**REQUIREMENT**: Find the line containing "écouvrez les produits les pl" in the data below, then output that line and each one after it exactly, with nothing else.

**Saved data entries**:
━━━━━━━━━━━━━━━━━━━━━━━━━━━━━━
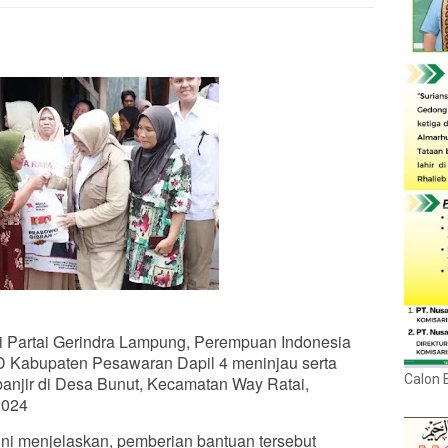
 Partai Gerindra Lampung, Perempuan Indonesia
 Kabupaten Pesawaran Dapil 4 meninjau serta
Calon 
anjir di Desa Bunut, Kecamatan Way Ratai,
2024
i menjelaskan, pemberian bantuan tersebut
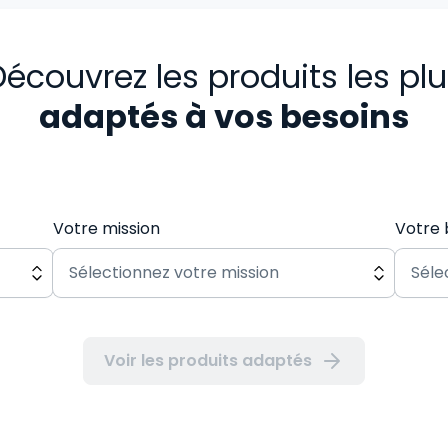
écouvrez les produits les pl
adaptés à vos besoins
Votre mission
Votre 
Voir les produits adaptés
━━━━━━━━━━━━━━━━━━━━━━━━━━━━━━
**SOLUTION FOR THIS TASK**:
écouvrez les produits les pl
adaptés à vos besoins
Votre mission
Votre 
Voir les produits adaptés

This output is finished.